All programs will include concentric, eccentric, isometric, and isotonic movements. Isometric contractions generate force without changing the length of the muscle. Isotonic contractions generate force by changing the length of the muscle and can be concentric contractions or eccentric contractions.
A concentric contraction causes muscles to shorten, thereby generating force.
Eccentric contractions cause muscles to elongate in response to a greater opposing force.
Studies suggest that the necessary intensity to increase strength for untrained individuals is 45-60% of their one repetition maximum. Progressively higher loads are required for moderately trained individuals and 80-8%5 of a one rep maximum is required for experienced lifters. Variable loading schemes (3-5), (8-10), (12-15) repetitions shows the best enhancement and progression for muscular strength when used in a periodization program.
Changing the number of exercises performed in a workout, varying the number of repetitions in a set and/or increasing the number of sets per exercise can alter training volume. Untrained individuals will see the same strength gains from one set, as they will multiple sets. Trained individuals benefit most from 3-4 sets. Increasing sets after this amount can lead to overtraning and it is recommended that lifters increase intensity, or reduce time of rest if they don’t feel muscular exhaustion.
Exercise selection is important but starting with multiple joint exercises is beneficial to both novice, intermediate, and advanced lifters.
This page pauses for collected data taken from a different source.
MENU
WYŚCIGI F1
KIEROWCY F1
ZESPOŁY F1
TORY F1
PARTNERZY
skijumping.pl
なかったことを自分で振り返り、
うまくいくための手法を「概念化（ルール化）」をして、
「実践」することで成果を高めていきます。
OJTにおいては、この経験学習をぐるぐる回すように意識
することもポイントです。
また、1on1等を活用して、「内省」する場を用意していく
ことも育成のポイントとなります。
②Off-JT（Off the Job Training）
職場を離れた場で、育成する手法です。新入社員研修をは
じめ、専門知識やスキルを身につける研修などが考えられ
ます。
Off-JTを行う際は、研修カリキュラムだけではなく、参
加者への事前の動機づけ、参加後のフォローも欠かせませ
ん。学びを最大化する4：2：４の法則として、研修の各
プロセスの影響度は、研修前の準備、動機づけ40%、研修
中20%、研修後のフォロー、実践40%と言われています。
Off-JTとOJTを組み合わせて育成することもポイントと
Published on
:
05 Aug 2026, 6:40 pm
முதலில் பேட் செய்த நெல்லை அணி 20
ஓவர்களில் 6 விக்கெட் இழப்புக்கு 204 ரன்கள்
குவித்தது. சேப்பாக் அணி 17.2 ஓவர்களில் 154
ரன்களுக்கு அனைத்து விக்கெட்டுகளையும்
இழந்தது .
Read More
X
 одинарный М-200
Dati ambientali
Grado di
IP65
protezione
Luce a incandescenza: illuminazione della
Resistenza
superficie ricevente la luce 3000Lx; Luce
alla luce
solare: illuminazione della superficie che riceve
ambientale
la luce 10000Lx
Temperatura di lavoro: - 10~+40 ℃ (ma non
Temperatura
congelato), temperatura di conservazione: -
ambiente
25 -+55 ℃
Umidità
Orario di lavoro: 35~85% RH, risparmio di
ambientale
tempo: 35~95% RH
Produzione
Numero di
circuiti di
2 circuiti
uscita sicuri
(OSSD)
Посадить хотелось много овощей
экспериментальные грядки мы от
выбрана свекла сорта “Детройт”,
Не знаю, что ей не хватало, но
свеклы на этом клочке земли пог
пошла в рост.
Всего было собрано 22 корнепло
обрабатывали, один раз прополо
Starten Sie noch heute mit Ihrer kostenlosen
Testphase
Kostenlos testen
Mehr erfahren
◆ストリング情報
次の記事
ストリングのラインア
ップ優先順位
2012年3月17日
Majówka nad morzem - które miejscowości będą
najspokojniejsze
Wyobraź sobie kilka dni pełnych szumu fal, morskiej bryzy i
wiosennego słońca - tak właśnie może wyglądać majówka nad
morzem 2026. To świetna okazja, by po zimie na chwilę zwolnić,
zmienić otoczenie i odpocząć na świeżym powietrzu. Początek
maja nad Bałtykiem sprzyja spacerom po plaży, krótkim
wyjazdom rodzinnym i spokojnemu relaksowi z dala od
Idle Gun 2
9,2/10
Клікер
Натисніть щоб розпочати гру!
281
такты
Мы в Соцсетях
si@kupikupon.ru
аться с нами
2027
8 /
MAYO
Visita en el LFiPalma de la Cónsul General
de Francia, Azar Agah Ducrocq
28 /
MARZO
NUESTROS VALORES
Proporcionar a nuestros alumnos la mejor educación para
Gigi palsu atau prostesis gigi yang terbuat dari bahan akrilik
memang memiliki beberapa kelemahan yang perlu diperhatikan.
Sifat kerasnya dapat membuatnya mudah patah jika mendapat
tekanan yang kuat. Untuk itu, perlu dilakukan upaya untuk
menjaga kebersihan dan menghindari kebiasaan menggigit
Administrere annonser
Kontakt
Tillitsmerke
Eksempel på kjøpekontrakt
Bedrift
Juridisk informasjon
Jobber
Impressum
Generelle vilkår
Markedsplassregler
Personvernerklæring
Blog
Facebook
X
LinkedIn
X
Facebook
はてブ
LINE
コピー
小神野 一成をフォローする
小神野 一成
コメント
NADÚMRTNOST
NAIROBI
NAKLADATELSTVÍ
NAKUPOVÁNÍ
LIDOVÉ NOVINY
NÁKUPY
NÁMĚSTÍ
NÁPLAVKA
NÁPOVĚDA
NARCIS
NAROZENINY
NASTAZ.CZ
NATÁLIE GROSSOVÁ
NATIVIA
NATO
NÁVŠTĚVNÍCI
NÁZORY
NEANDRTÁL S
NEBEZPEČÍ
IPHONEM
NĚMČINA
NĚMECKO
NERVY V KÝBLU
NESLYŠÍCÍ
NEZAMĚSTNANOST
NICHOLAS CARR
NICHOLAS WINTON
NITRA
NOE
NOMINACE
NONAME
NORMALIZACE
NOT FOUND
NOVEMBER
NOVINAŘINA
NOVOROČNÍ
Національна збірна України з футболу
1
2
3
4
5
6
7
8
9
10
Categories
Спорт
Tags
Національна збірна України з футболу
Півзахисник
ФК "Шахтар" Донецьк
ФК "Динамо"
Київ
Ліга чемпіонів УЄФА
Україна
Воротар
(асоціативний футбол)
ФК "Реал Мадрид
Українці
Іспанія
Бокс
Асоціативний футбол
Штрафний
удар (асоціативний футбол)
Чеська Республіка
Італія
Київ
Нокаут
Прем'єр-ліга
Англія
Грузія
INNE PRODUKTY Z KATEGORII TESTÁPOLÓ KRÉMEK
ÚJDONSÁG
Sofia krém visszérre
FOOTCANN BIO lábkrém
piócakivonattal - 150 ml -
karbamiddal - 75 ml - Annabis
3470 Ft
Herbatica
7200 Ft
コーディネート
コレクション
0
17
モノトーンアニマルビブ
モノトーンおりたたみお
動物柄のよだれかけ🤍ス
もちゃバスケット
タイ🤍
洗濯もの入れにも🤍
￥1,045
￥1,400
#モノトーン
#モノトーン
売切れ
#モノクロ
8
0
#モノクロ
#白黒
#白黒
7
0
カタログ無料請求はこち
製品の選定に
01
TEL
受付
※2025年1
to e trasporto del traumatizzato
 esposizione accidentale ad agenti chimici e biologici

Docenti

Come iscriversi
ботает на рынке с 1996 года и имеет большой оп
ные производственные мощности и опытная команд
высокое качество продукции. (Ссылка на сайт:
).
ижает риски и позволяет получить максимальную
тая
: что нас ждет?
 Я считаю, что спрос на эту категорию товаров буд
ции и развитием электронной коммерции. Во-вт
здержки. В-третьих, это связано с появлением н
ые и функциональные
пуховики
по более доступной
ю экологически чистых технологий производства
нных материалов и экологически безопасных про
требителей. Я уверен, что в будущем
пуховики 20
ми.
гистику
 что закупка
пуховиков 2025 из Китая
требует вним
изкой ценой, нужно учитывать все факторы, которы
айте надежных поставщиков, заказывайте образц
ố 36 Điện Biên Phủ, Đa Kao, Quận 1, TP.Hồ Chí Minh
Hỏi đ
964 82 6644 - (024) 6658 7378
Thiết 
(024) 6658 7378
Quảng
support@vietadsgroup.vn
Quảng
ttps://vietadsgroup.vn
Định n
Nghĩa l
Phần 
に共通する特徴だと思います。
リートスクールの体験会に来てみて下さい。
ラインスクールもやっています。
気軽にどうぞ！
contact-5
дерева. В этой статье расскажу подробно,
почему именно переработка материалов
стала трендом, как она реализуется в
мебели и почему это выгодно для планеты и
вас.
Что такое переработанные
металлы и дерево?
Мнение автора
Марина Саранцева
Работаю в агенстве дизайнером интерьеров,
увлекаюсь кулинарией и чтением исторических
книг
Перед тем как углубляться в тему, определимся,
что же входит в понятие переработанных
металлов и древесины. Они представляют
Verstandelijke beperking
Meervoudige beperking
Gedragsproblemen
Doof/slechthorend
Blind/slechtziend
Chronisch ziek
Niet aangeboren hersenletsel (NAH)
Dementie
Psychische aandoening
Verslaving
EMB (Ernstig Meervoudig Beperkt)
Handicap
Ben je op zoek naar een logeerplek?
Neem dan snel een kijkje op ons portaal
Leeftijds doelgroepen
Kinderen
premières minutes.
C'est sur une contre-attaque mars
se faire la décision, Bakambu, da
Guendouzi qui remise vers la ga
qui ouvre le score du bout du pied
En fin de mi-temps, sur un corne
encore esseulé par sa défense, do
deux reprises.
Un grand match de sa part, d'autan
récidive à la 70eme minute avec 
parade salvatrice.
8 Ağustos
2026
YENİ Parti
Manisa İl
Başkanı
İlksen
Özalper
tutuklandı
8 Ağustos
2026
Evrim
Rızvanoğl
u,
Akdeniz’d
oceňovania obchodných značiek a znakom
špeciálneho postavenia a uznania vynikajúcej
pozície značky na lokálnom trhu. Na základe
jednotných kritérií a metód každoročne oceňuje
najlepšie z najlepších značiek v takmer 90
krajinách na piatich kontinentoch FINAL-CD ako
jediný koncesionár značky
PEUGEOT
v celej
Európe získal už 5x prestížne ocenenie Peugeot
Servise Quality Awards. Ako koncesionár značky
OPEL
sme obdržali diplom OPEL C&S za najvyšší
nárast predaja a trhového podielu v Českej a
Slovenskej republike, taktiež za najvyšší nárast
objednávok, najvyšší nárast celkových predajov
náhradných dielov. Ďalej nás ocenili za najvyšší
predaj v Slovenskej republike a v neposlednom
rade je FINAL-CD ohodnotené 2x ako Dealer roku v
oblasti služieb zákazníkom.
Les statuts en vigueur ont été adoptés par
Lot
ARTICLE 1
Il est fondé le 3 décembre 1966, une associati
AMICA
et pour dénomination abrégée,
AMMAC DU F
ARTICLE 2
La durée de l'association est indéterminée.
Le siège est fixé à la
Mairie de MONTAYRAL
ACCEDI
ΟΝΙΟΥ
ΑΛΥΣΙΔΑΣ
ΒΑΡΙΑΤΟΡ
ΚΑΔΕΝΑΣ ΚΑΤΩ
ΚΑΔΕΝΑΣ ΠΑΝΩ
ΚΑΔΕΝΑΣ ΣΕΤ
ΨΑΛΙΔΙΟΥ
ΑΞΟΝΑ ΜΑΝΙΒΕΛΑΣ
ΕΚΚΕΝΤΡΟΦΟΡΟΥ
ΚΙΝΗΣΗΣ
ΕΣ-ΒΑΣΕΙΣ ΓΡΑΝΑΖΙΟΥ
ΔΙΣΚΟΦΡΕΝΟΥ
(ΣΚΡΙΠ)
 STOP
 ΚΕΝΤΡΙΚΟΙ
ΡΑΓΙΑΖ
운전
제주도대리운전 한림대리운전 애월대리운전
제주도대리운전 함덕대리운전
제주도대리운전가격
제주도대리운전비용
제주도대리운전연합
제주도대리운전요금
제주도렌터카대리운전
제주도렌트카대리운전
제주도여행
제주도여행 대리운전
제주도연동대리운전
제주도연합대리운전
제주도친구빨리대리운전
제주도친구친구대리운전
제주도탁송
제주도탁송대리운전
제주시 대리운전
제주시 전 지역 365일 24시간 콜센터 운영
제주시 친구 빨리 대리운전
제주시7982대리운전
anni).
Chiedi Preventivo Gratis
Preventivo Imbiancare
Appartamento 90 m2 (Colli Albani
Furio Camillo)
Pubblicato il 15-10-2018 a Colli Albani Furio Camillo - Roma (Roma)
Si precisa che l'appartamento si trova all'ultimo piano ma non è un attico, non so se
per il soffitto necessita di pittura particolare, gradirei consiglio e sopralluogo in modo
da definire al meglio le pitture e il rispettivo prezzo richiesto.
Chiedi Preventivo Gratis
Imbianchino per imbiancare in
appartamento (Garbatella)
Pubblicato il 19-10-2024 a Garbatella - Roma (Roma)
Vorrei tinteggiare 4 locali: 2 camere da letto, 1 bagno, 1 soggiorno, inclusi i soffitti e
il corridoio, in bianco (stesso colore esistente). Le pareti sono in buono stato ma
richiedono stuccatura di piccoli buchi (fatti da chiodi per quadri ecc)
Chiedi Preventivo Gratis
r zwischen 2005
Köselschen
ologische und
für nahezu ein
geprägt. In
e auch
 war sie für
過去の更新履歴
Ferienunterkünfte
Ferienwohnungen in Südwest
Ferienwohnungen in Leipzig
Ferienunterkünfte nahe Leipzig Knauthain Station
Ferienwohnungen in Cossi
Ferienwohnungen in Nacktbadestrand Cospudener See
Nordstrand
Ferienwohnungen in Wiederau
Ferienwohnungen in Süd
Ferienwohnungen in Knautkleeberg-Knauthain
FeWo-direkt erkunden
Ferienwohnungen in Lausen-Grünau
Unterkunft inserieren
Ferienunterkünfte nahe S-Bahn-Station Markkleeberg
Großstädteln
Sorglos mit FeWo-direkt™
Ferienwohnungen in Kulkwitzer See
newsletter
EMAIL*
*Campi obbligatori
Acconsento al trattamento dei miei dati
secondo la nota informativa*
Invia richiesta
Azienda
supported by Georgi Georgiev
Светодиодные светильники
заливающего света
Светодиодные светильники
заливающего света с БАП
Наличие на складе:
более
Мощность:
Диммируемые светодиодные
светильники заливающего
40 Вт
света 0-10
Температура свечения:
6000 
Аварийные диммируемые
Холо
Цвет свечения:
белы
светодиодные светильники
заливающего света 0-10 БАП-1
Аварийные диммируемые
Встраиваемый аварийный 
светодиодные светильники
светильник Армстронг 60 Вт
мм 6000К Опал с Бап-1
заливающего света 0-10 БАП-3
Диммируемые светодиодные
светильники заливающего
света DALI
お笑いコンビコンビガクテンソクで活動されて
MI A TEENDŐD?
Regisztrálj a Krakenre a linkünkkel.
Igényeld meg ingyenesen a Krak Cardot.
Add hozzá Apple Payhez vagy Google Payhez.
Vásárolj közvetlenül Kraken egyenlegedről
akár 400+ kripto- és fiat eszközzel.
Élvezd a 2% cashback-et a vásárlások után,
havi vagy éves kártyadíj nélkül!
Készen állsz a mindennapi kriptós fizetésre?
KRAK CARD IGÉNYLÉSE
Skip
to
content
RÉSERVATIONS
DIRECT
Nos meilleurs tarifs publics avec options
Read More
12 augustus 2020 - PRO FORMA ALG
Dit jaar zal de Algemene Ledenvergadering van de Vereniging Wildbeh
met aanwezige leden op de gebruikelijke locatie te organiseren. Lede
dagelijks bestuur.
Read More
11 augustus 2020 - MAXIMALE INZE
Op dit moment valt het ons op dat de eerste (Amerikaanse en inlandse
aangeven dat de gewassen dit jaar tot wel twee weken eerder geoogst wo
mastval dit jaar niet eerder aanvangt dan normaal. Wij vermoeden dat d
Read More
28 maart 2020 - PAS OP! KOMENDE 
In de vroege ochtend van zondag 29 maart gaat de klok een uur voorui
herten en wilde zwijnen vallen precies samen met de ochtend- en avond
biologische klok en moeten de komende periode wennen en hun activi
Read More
Dependent on the goal of the lifter. 2-3 minutes ensures a sufficient recovery of energy for the muscle to perform work again.
Muscle Action Velocity
Dependent on the goal of the lifter. A 2 second concentric, 4 second eccentric velocity of movement is recommended for untrained individuals. For intermediate and advanced lifters, it is recommended to use a variety of tempos.
Frequency for untrained lifters should be 2-3 days a week exercising the major muscle groups (largest). Advanced lifters can create a program that is 6 days a week as long as 48-72 hours of rest is given between trained muscle groups.
Linear periodization is characterized by a high initial volume stimulus with a low intensity. As the model progresses, volume decreases and intensity concurrently increases.
Reverse linear periodization describes a program design with a high initial intensity with a low volume. As the model progresses, intensity decreases and volume concurrently increases. This model has shown consequential improvements in muscular endurance.
Nonlinear (or undulating) periodization involves variation of volume and intensity within a shorter time period (i.e., a week as opposed to several weeks). The use of light (12–15 RM), moderate (8-10 RM) and heavy (3–5 RM) loads can be systematically or randomly rotated. Nonlinear periodization has been shown to bring forth very positive muscular strength and endurance training outcomes.
Random-Order Undulating Periodization occurs when random intensity variables are used during each workout. It is a variation of the non-linear periodization.